Expectations of slowing growth helped pull the price of a barrel of benchmark U.S. crude down 4% on Wednesday, as expectations built that there’s too much oil available relative to demand.

Early Thursday, U.S. crude rose 43 cents at $69.81 per barrel. It closed under $70 on Wednesday for the first time since early July. Brent crude, the international standard, rose 54 cents to $74.84 per barrel.

The U.S. dollar fell to a three-month low against the Japanese yen after a meeting between Bank of Japan Gov. Kazuo Ueda and Prime Minister Fumio Kishida. Reports said Ueda explained current policy ahead of a central bank meeting last week, but the meeting revived speculation of a change in the BOJ’s ultra-lax monetary stance, which has contributed to a sharp weakening of the yen against the dollar.

The dollar fell to 145.09 Japanese yen from 147.34 yen.
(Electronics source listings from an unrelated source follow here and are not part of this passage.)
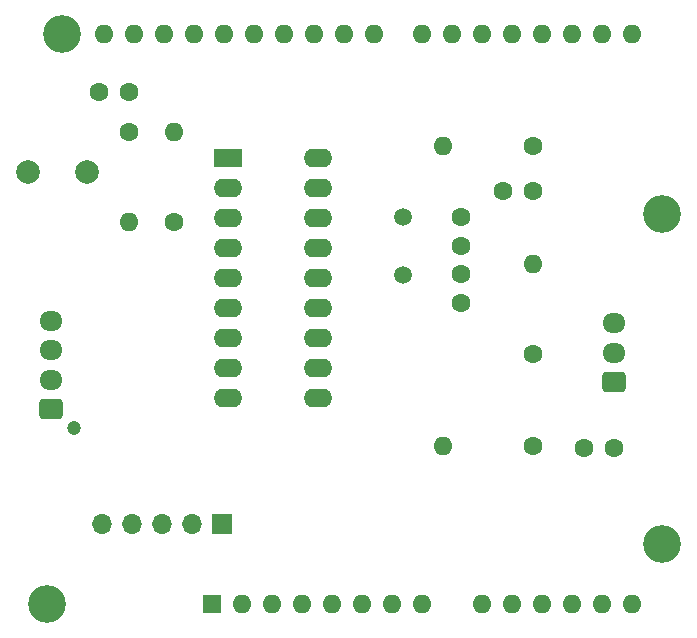
<source format=gbr>
%TF.GenerationSoftware,KiCad,Pcbnew,8.0.8-8.0.8-0~ubuntu22.04.1*%
%TF.CreationDate,2025-01-20T16:52:57+09:00*%
%TF.ProjectId,M252,4d323532-2e6b-4696-9361-645f70636258,2.00*%
%TF.SameCoordinates,Original*%
%TF.FileFunction,Soldermask,Bot*%
%TF.FilePolarity,Negative*%
%FSLAX46Y46*%
G04 Gerber Fmt 4.6, Leading zero omitted, Abs format (unit mm)*
G04 Created by KiCad (PCBNEW 8.0.8-8.0.8-0~ubuntu22.04.1) date 2025-01-20 16:52:57*
%MOMM*%
%LPD*%
G01*
G04 APERTURE LIST*
G04 Aperture macros list*
%AMRoundRect*
0 Rectangle with rounded corners*
0 $1 Rounding radius*
0 $2 $3 $4 $5 $6 $7 $8 $9 X,Y pos of 4 corners*
0 Add a 4 corners polygon primitive as box body*
4,1,4,$2,$3,$4,$5,$6,$7,$8,$9,$2,$3,0*
0 Add four circle primitives for the rounded corners*
1,1,$1+$1,$2,$3*
1,1,$1+$1,$4,$5*
1,1,$1+$1,$6,$7*
1,1,$1+$1,$8,$9*
0 Add four rect primitives between the rounded corners*
20,1,$1+$1,$2,$3,$4,$5,0*
20,1,$1+$1,$4,$5,$6,$7,0*
20,1,$1+$1,$6,$7,$8,$9,0*
20,1,$1+$1,$8,$9,$2,$3,0*%
G04 Aperture macros list end*
%ADD10C,3.200000*%
%ADD11R,1.600000X1.600000*%
%ADD12O,1.600000X1.600000*%
%ADD13C,1.200000*%
%ADD14RoundRect,0.250000X0.725000X-0.600000X0.725000X0.600000X-0.725000X0.600000X-0.725000X-0.600000X0*%
%ADD15O,1.950000X1.700000*%
%ADD16C,1.600000*%
%ADD17C,2.000000*%
%ADD18R,2.400000X1.600000*%
%ADD19O,2.400000X1.600000*%
%ADD20C,1.500000*%
%ADD21R,1.700000X1.700000*%
%ADD22O,1.700000X1.700000*%
G04 APERTURE END LIST*
D10*
%TO.C,REF\u002A\u002A*%
X101260000Y-104760000D03*
X102530000Y-56500000D03*
X153330000Y-71740000D03*
X153330000Y-99680000D03*
D11*
X115230000Y-104760000D03*
D12*
X117770000Y-104760000D03*
X120310000Y-104760000D03*
X122850000Y-104760000D03*
X125390000Y-104760000D03*
X127930000Y-104760000D03*
X130470000Y-104760000D03*
X133010000Y-104760000D03*
X138090000Y-104760000D03*
X140630000Y-104760000D03*
X143170000Y-104760000D03*
X145710000Y-104760000D03*
X148250000Y-104760000D03*
X150790000Y-104760000D03*
X150790000Y-56500000D03*
X148250000Y-56500000D03*
X145710000Y-56500000D03*
X143170000Y-56500000D03*
X140630000Y-56500000D03*
X138090000Y-56500000D03*
X135550000Y-56500000D03*
X133010000Y-56500000D03*
X128950000Y-56500000D03*
X126410000Y-56500000D03*
X123870000Y-56500000D03*
X121330000Y-56500000D03*
X118790000Y-56500000D03*
X116250000Y-56500000D03*
X113710000Y-56500000D03*
X111170000Y-56500000D03*
X108630000Y-56500000D03*
X106090000Y-56500000D03*
%TD*%
D13*
%TO.C,J101*%
X103600000Y-89900000D03*
D14*
X101600000Y-88300000D03*
D15*
X101600000Y-85800000D03*
X101600000Y-83300000D03*
X101600000Y-80800000D03*
%TD*%
D16*
%TO.C,R101*%
X108200000Y-64780000D03*
D12*
X108200000Y-72400000D03*
%TD*%
D16*
%TO.C,C102*%
X136362000Y-76800000D03*
X136362000Y-79300000D03*
%TD*%
D17*
%TO.C,SW101*%
X104700000Y-68200000D03*
X99700000Y-68200000D03*
%TD*%
D16*
%TO.C,R104*%
X142400000Y-83600000D03*
D12*
X142400000Y-75980000D03*
%TD*%
D16*
%TO.C,R105*%
X142410000Y-91400000D03*
D12*
X134790000Y-91400000D03*
%TD*%
D18*
%TO.C,IC101*%
X116580000Y-66980000D03*
D19*
X116580000Y-69520000D03*
X116580000Y-72060000D03*
X116580000Y-74600000D03*
X116580000Y-77140000D03*
X116580000Y-79680000D03*
X116580000Y-82220000D03*
X116580000Y-84760000D03*
X116580000Y-87300000D03*
X124200000Y-87300000D03*
X124200000Y-84760000D03*
X124200000Y-82220000D03*
X124200000Y-79680000D03*
X124200000Y-77140000D03*
X124200000Y-74600000D03*
X124200000Y-72060000D03*
X124200000Y-69520000D03*
X124200000Y-66980000D03*
%TD*%
D16*
%TO.C,C101*%
X146750000Y-91600000D03*
X149250000Y-91600000D03*
%TD*%
D20*
%TO.C,Q101*%
X131400000Y-72000000D03*
X131400000Y-76880000D03*
%TD*%
D16*
%TO.C,R103*%
X142410000Y-66000000D03*
D12*
X134790000Y-66000000D03*
%TD*%
D16*
%TO.C,C104*%
X108200000Y-61400000D03*
X105700000Y-61400000D03*
%TD*%
D21*
%TO.C,J102*%
X116075000Y-98000000D03*
D22*
X113535000Y-98000000D03*
X110995000Y-98000000D03*
X108455000Y-98000000D03*
X105915000Y-98000000D03*
%TD*%
D16*
%TO.C,C105*%
X142400000Y-69800000D03*
X139900000Y-69800000D03*
%TD*%
%TO.C,R102*%
X112000000Y-72410000D03*
D12*
X112000000Y-64790000D03*
%TD*%
D14*
%TO.C,J103*%
X149250000Y-86000000D03*
D15*
X149250000Y-83500000D03*
X149250000Y-81000000D03*
%TD*%
D16*
%TO.C,C103*%
X136336600Y-72000000D03*
X136336600Y-74500000D03*
%TD*%
M02*

</source>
The euro rose to $1.0769 from $1.0763.

China reported Thursday that its exports rose 0.5% in November, the first year-on-year month of increase since April, as shipments surged ahead of the holiday season.

But imports fell: China has been grappling with sluggish foreign trade this year amid slack global demand and a stalled recovery, despite the country’s reopening after its strict COVID-19 controls were lifted late last year.
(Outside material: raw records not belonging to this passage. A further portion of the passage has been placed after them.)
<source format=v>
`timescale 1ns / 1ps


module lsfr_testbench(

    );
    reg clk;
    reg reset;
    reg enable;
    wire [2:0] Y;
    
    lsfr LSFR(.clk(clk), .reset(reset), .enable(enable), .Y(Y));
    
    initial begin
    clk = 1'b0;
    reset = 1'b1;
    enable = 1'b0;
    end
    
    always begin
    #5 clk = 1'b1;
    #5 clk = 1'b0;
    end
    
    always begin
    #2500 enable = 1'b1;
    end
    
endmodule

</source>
The Hang Seng in Hong Kong fell 0.7% to 16,345.89 on renewed heavy selling of technology and property shares.

The Shanghai Composite index lost 0.1% to 2,966.21.

Tokyo’s Nikkei 225 index fell 1.8% to 32,858.31. South Korea’s Kospi edged 0.1% lower to 2,491.64.

Australia’s S&P/ASX 200 slipped 0.1% to 7,173.30. Bangkok’s SET lost 0.7% and the Sensex in India fell 0.3%.

In the bond market, the 10-year yield rose to 4.16% by early Thursday, from 4.12% late Wednesday. In October it was above 5%, at its highest level since 2007.

On Wednesday, the S&P 500 fell 0.4% in its third straight loss though the index remains near its best level in 20 months. The Dow shed 0.2% and the Nasdaq lost 0.6%.